Graph Definitions
See also Chapter 9 of Weiss.
Glossary
Graph Representation
Data Structures for Vertices
Vertices are typically represented as a set. Four of the possible, commonly
used,
representations for this set are a hash table, an array, a list, and a
binary search tree (such as a red-black tree). A
hash table is generally preferred because it has O(1) access and supports
dynamic insertions and deletions. The one drawback of a hash table is
that it is a little inefficient for finding all the vertices in a graph,
since you have to walk through each hash table entry, and for each hash
table entry, walk through its list of vertices. Since most hash tables
have a few empty entries, the visits to the empty entries are wasted.
An array works well when there are a static number of vertices and this
number is known in advance. In this case the array can be pre-allocated.
If the vertices are numbered consecutively, then the array can support
direct access; otherwise a binary search may be required. An advantage
of an array is that all the vertices can be visited by simply walking
through the array entries.
A list is typically the least preferable of the data structures. Its
advantage is that all the vertices can be visited by simply walking
through the list. However, to find a vertex will require O(V) time and
to insert a vertex may require O(V) time if the list is sorted.

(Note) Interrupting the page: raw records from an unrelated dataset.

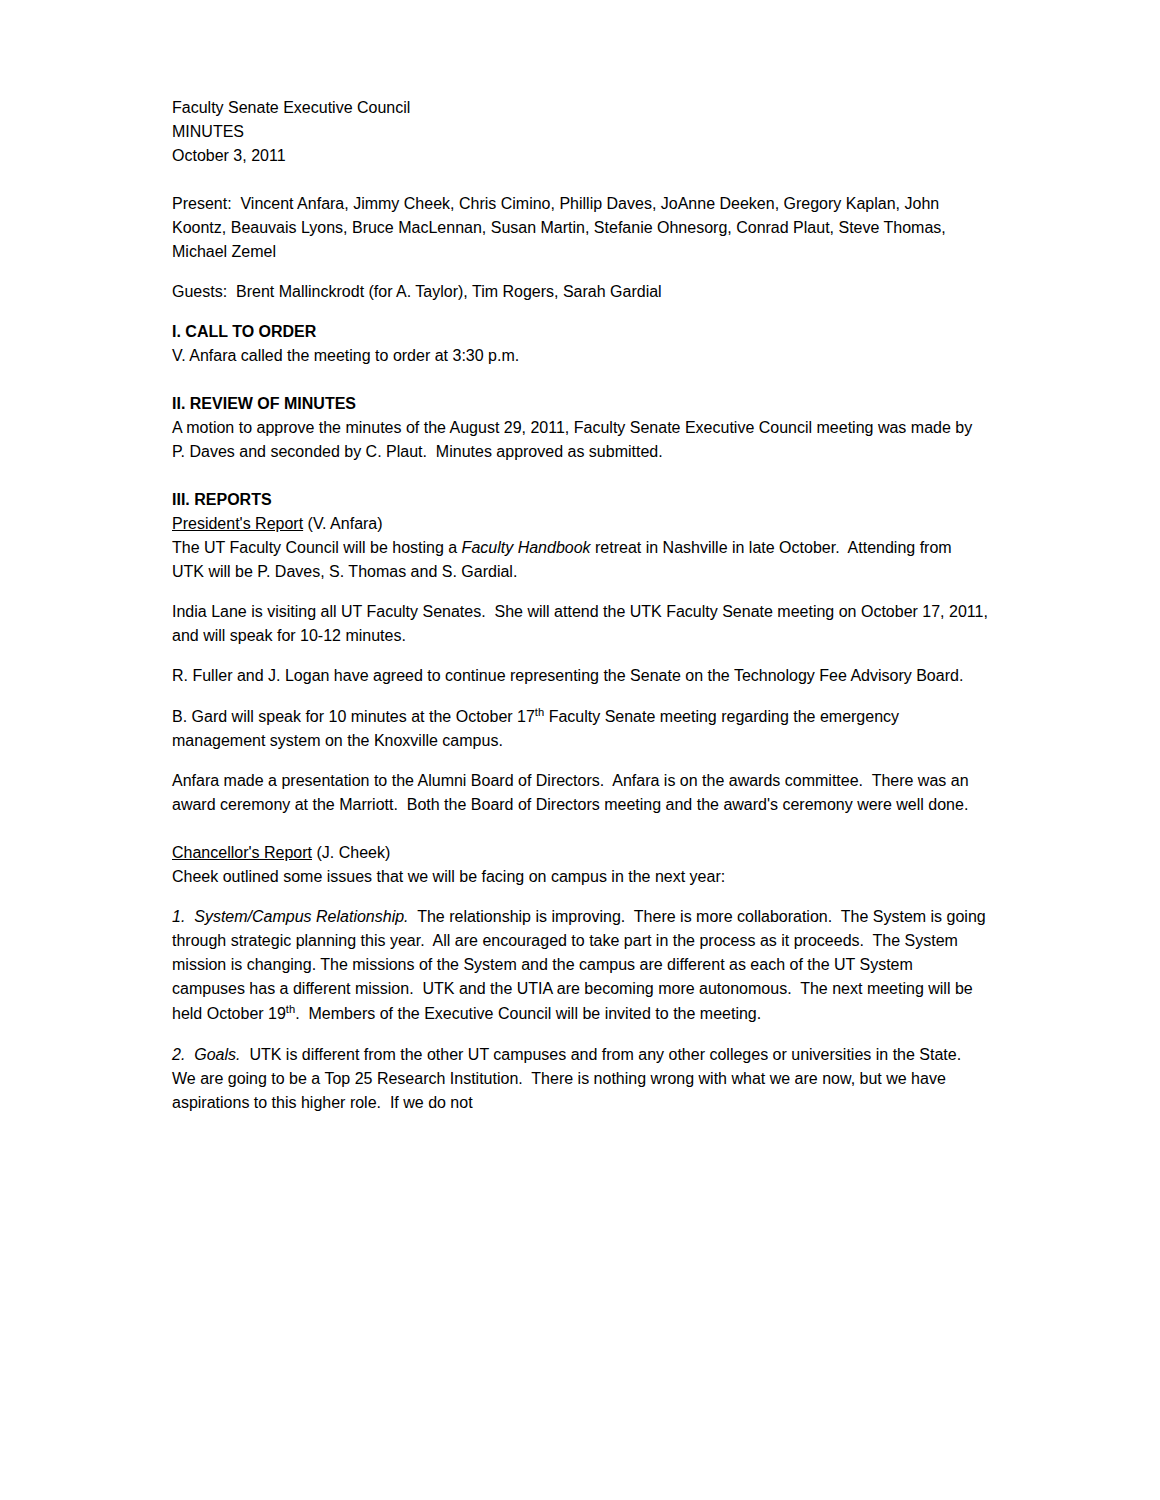Faculty Senate Executive Council
MINUTES
October 3, 2011
Present: Vincent Anfara, Jimmy Cheek, Chris Cimino, Phillip Daves, JoAnne Deeken, Gregory Kaplan, John Koontz, Beauvais Lyons, Bruce MacLennan, Susan Martin, Stefanie Ohnesorg, Conrad Plaut, Steve Thomas, Michael Zemel
Guests: Brent Mallinckrodt (for A. Taylor), Tim Rogers, Sarah Gardial
I. CALL TO ORDER
V. Anfara called the meeting to order at 3:30 p.m.
II. REVIEW OF MINUTES
A motion to approve the minutes of the August 29, 2011, Faculty Senate Executive Council meeting was made by P. Daves and seconded by C. Plaut. Minutes approved as submitted.
III. REPORTS
President's Report (V. Anfara)
The UT Faculty Council will be hosting a Faculty Handbook retreat in Nashville in late October. Attending from UTK will be P. Daves, S. Thomas and S. Gardial.
India Lane is visiting all UT Faculty Senates. She will attend the UTK Faculty Senate meeting on October 17, 2011, and will speak for 10-12 minutes.
R. Fuller and J. Logan have agreed to continue representing the Senate on the Technology Fee Advisory Board.
B. Gard will speak for 10 minutes at the October 17th Faculty Senate meeting regarding the emergency management system on the Knoxville campus.
Anfara made a presentation to the Alumni Board of Directors. Anfara is on the awards committee. There was an award ceremony at the Marriott. Both the Board of Directors meeting and the award's ceremony were well done.
Chancellor's Report (J. Cheek)
Cheek outlined some issues that we will be facing on campus in the next year:
1. System/Campus Relationship. The relationship is improving. There is more collaboration. The System is going through strategic planning this year. All are encouraged to take part in the process as it proceeds. The System mission is changing. The missions of the System and the campus are different as each of the UT System campuses has a different mission. UTK and the UTIA are becoming more autonomous. The next meeting will be held October 19th. Members of the Executive Council will be invited to the meeting.
2. Goals. UTK is different from the other UT campuses and from any other colleges or universities in the State. We are going to be a Top 25 Research Institution. There is nothing wrong with what we are now, but we have aspirations to this higher role. If we do not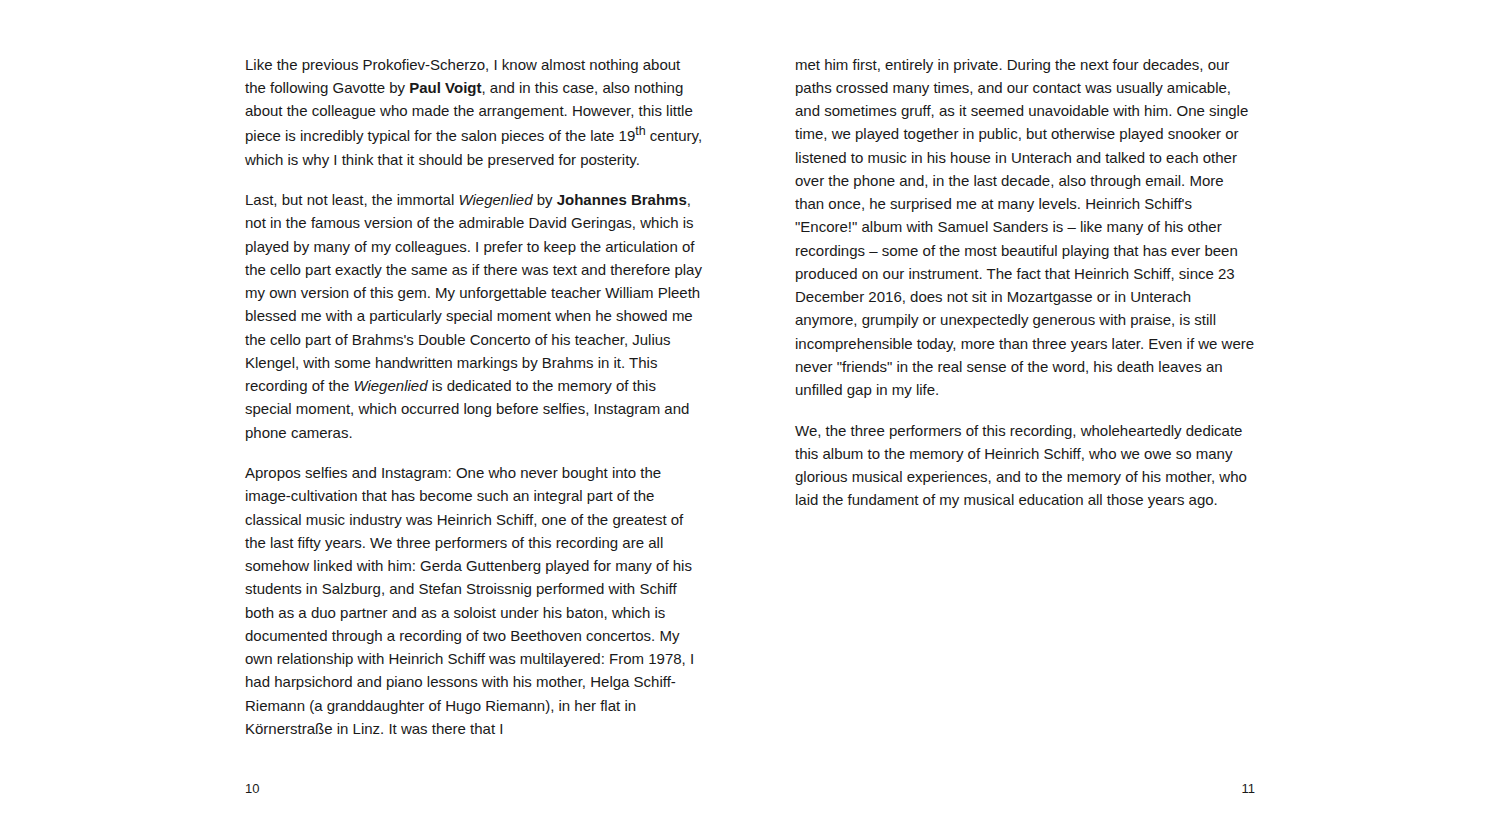Like the previous Prokofiev-Scherzo, I know almost nothing about the following Gavotte by Paul Voigt, and in this case, also nothing about the colleague who made the arrangement. However, this little piece is incredibly typical for the salon pieces of the late 19th century, which is why I think that it should be preserved for posterity.
Last, but not least, the immortal Wiegenlied by Johannes Brahms, not in the famous version of the admirable David Geringas, which is played by many of my colleagues. I prefer to keep the articulation of the cello part exactly the same as if there was text and therefore play my own version of this gem. My unforgettable teacher William Pleeth blessed me with a particularly special moment when he showed me the cello part of Brahms's Double Concerto of his teacher, Julius Klengel, with some handwritten markings by Brahms in it. This recording of the Wiegenlied is dedicated to the memory of this special moment, which occurred long before selfies, Instagram and phone cameras.
Apropos selfies and Instagram: One who never bought into the image-cultivation that has become such an integral part of the classical music industry was Heinrich Schiff, one of the greatest of the last fifty years. We three performers of this recording are all somehow linked with him: Gerda Guttenberg played for many of his students in Salzburg, and Stefan Stroissnig performed with Schiff both as a duo partner and as a soloist under his baton, which is documented through a recording of two Beethoven concertos. My own relationship with Heinrich Schiff was multilayered: From 1978, I had harpsichord and piano lessons with his mother, Helga Schiff-Riemann (a granddaughter of Hugo Riemann), in her flat in Körnerstraße in Linz. It was there that I
10
met him first, entirely in private. During the next four decades, our paths crossed many times, and our contact was usually amicable, and sometimes gruff, as it seemed unavoidable with him. One single time, we played together in public, but otherwise played snooker or listened to music in his house in Unterach and talked to each other over the phone and, in the last decade, also through email. More than once, he surprised me at many levels. Heinrich Schiff's "Encore!" album with Samuel Sanders is – like many of his other recordings – some of the most beautiful playing that has ever been produced on our instrument. The fact that Heinrich Schiff, since 23 December 2016, does not sit in Mozartgasse or in Unterach anymore, grumpily or unexpectedly generous with praise, is still incomprehensible today, more than three years later. Even if we were never "friends" in the real sense of the word, his death leaves an unfilled gap in my life.
We, the three performers of this recording, wholeheartedly dedicate this album to the memory of Heinrich Schiff, who we owe so many glorious musical experiences, and to the memory of his mother, who laid the fundament of my musical education all those years ago.
11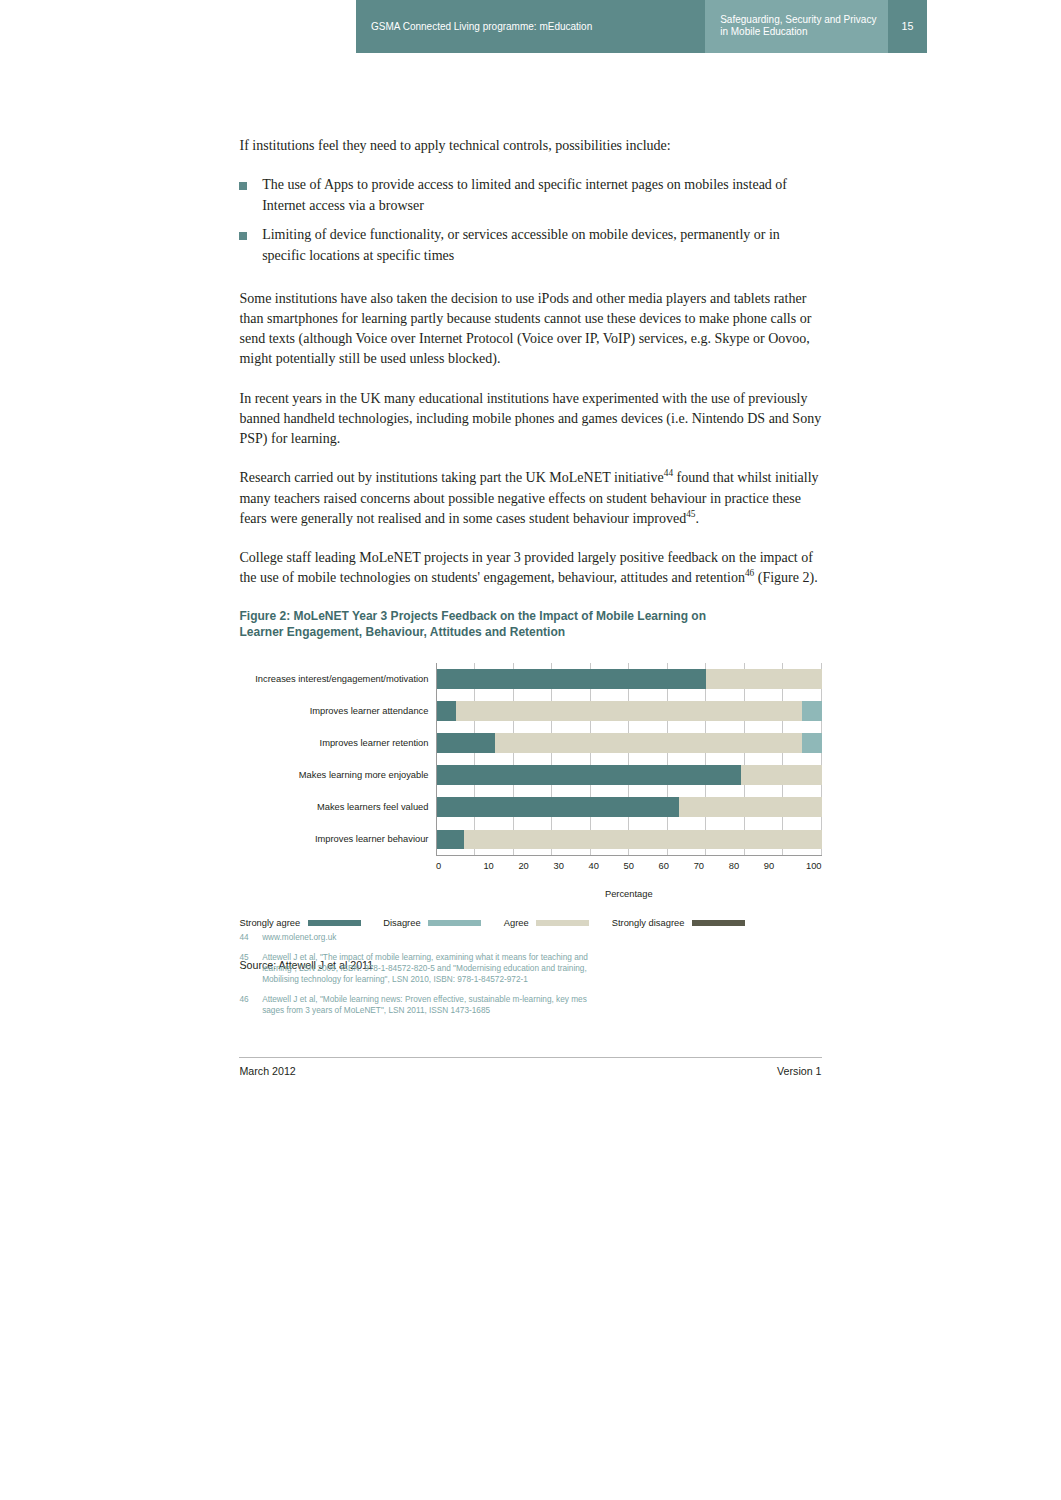GSMA Connected Living programme: mEducation
Safeguarding, Security and Privacy
in Mobile Education
15
If institutions feel they need to apply technical controls, possibilities include:
The use of Apps to provide access to limited and specific internet pages on mobiles instead of Internet access via a browser
Limiting of device functionality, or services accessible on mobile devices, permanently or in specific locations at specific times
Some institutions have also taken the decision to use iPods and other media players and tablets rather than smartphones for learning partly because students cannot use these devices to make phone calls or send texts (although Voice over Internet Protocol (Voice over IP, VoIP) services, e.g. Skype or Oovoo, might potentially still be used unless blocked).
In recent years in the UK many educational institutions have experimented with the use of previously banned handheld technologies, including mobile phones and games devices (i.e. Nintendo DS and Sony PSP) for learning.
Research carried out by institutions taking part the UK MoLeNET initiative44 found that whilst initially many teachers raised concerns about possible negative effects on student behaviour in practice these fears were generally not realised and in some cases student behaviour improved45.
College staff leading MoLeNET projects in year 3 provided largely positive feedback on the impact of the use of mobile technologies on students' engagement, behaviour, attitudes and retention46 (Figure 2).
Figure 2: MoLeNET Year 3 Projects Feedback on the Impact of Mobile Learning on
Learner Engagement, Behaviour, Attitudes and Retention
Increases interest/engagement/motivation
Improves learner attendance
Improves learner retention
Makes learning more enjoyable
Makes learners feel valued
Improves learner behaviour
010203040 5060708090100
Percentage
Strongly agree
Disagree
Agree
Strongly disagree
Source: Attewell J et al 2011
44 www.molenet.org.uk
45 Attewell J et al, "The impact of mobile learning, examining what it means for teaching and
learning", LSN 2009, ISBN: 978-1-84572-820-5 and "Modernising education and training,
Mobilising technology for learning", LSN 2010, ISBN: 978-1-84572-972-1
46 Attewell J et al, "Mobile learning news: Proven effective, sustainable m-learning, key mes
sages from 3 years of MoLeNET", LSN 2011, ISSN 1473-1685
March 2012
Version 1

The red-black tree has the advantage of finding a vertex in O(lg V) time.
Data Structures for Edges
The two most common representations for edges are a matrix and an
adjacency list.
Adjacency Matrix
An adjacency matrix is a two dimensional array whose dimensions are equal to
the number of vertices.
Values of the entries
- If the graph is undirected, then the entries
adj[x][y] and adj[y][x] are 1 if and only if there
is an edge connecting vertices x and y. Otherwise the entry is 0.
- If the graph is directed, then the entry adj[x][y] is 1 if
and only if there is a directed edge from vertex x to vertex y.
-
If the problem does not allow a vertex to have an edge to itself, then the
diagonal of the adjacency matrix is set to either 1's or 0's,
depending on which is more convenient for the algorithm.
- If the edge requires more information, then an edge class is created
and instances are allocated for each edge. In this case an entry points
either to the appropriate edge instance or is null, indicating the
lack of an edge.
Implementation: If the language supports a bit data type, then
matrices are typically stored as bit arrays. However, if either
the language does not support a bit data type or the edges are
represented as instances, then an integer or edge array is
typically used.
Adjacency List
An adjacency list is a list of vertices to which a vertex has connections
(i.e., it is a list of vertices that are attached to this vertex by edges).
In an adjacency list representation, each vertex typically points to
its adjacency list of edges. In an undirected graph, if there is an edge
from x to y, then the adjacency list for x will have an entry for y and
the adjacency list for y will have an entry for x.
Matrices versus Lists
As a rough rule of thumb, matrices are typically used for dense arrays and
adjacency lists for sparse arrays. The reason is that matrices consume
less space for dense arrays and adjacency lists consume less space for
sparse arrays. However, space is only one consideration. Other factors
must also be taken into account:
- Inserting an edge, determining if an edge exists, and deleting an
edge all take O(1) time in a matrix but potentially O(V) time
in an adjacency list. If time is of the essence and these
operations predominate, then a matrix may be the best choice, period.
- Initializing a matrix takes O(V^2) time. Consequently, while subsequent
operations may be fast, the initial start-up time for any algorithm
involving a matrix requires O(V^2) time. Hence, any algorithm
involving a matrix is minimally an O(V^2) algorithm.
Important: This is a case where Big-O notation can trip
you up. In a long-running system like an airline reservation system,
the most important consideration is generally how long the steady-state
operations take, not how long the initialization step takes.
Consequently, while an algorithm may appear to be O(n^2) because
of the initialization time, for all intents and purposes the
algorithm may act like an O(n) algorithm or an O(1) algorithm if
it runs for a long period of time. Nonetheless, in computing the
Big-O running time of an algorithm, the time devoted to the
initialization steps must be included.